Understanding and targeting resistance mechanisms in cancer

Resistance to cancer therapies has been a commonly observed phenomenon in clinical practice, which is one of the major causes of treatment failure and poor patient survival. The reduced responsiveness of cancer cells is a multifaceted phenomenon that can arise from genetic, epigenetic, and microenvironmental factors. Various mechanisms have been discovered and extensively studied, including drug inactivation, reduced intracellular drug accumulation by reduced uptake or increased efflux, drug target alteration, activation of compensatory pathways for cell survival, regulation of DNA repair and cell death, tumor plasticity, and the regulation from tumor microenvironments (TMEs). To overcome cancer resistance, a variety of strategies have been proposed, which are designed to enhance the effectiveness of cancer treatment or reduce drug resistance.

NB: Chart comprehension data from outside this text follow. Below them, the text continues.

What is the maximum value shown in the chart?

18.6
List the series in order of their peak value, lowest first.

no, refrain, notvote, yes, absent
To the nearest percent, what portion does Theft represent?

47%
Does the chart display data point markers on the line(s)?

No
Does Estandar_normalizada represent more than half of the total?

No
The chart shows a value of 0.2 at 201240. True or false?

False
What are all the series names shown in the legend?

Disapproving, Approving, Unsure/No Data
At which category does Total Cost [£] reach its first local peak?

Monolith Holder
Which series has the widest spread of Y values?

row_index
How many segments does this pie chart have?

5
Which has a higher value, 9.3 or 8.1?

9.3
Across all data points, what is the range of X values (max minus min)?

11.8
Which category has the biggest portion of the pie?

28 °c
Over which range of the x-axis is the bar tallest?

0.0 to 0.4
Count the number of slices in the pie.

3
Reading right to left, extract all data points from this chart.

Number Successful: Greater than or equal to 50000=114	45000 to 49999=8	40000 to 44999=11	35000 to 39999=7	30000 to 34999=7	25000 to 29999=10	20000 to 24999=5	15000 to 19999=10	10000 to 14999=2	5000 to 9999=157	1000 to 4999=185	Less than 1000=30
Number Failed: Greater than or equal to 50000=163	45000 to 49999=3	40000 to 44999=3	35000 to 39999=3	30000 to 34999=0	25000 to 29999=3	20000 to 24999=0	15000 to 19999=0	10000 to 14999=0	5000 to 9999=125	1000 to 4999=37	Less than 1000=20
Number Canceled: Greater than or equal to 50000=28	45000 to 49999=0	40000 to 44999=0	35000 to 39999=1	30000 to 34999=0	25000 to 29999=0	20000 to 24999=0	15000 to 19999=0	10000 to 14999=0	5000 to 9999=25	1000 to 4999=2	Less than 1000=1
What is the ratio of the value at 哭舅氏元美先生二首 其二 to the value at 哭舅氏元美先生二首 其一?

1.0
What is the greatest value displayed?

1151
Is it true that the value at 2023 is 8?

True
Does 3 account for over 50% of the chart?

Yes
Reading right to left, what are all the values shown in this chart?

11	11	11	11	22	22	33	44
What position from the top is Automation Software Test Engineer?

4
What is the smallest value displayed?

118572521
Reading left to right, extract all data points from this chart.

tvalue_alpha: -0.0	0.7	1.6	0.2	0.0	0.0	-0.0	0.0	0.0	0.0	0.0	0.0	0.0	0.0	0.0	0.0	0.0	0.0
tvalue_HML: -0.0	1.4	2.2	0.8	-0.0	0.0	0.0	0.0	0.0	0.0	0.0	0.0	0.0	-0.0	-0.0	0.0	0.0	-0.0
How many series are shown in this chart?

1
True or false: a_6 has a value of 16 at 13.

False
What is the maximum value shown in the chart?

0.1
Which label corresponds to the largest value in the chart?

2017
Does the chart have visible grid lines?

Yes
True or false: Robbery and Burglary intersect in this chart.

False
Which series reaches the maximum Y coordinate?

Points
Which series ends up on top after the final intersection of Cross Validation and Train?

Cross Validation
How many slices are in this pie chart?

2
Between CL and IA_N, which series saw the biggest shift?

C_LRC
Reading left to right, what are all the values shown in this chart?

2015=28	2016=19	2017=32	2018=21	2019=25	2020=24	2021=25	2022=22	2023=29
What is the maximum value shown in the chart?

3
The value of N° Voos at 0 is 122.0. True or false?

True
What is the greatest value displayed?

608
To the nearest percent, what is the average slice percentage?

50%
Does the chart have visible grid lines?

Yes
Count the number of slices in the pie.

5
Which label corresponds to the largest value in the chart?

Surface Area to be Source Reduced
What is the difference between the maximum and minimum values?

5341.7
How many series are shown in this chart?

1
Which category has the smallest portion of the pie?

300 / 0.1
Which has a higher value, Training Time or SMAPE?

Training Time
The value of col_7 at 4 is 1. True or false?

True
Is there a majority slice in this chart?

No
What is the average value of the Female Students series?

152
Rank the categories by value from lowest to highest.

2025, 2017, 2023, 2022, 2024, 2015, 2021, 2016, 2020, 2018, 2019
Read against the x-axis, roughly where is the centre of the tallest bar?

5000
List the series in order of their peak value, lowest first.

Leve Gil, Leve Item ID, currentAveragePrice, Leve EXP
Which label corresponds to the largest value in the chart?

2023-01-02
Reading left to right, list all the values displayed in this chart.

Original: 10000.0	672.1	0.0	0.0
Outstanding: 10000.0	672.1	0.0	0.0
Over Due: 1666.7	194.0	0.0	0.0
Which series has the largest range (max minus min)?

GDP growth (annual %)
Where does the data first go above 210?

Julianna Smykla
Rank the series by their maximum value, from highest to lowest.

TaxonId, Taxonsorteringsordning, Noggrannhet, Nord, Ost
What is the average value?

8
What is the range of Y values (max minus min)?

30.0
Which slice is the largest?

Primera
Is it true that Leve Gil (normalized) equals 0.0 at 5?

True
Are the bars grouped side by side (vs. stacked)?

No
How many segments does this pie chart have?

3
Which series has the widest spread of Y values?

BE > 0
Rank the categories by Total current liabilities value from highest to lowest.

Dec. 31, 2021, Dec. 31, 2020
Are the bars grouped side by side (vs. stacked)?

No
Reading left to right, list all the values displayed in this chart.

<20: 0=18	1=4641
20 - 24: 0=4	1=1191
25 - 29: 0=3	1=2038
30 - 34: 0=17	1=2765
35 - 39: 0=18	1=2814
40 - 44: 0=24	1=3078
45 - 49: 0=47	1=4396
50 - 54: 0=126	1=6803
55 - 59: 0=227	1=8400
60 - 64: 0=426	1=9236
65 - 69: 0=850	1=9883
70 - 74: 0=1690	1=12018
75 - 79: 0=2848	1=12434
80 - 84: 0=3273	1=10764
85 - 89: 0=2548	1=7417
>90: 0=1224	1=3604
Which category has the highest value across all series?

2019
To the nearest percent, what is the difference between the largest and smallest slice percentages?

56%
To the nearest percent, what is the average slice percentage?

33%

These include identifying biomarkers that can predict drug response and resistance, identifying new targets, developing new targeted drugs, combination therapies targeting multiple signaling pathways, and modulating the TME. The present article focuses on the different mechanisms of drug resistance in cancer and the corresponding tackling approaches with recent updates. Perspectives on polytherapy targeting multiple resistance mechanisms, novel nanoparticle delivery systems, and advanced drug design tools for overcoming resistance are also reviewed. The reduced responsiveness of cancer cells can be associated with various mechanisms, including drug inactivation, reduced intracellular drug accumulation by reduced uptake or increased efflux, drug target alteration, activation of compensatory pathways for cell survival, regulation of DNA repair and cell death, tumor plasticity, and the regulation from tumor microenvironments. Various targeting strategies against different resistance mechanisms have been developed. The purpose of overcoming the drug resistance of cancer cells is to optimize the sensitivity of the therapy. This can be achieved by polytherapy using the combination of at least two drugs; immunotherapy using checkpoint inhibitors or monoclonal antibodies; antibody‐drug conjugates improving the selectivity of cancer treatment; gene technology modifying the epigenetic sequence; targeted therapy targeting the overexpression of drug efflux transporter or vital proteins for the cancer cell apoptosis; and nanoparticle delivery system improving the efficacy of the drug and reducing the side effect.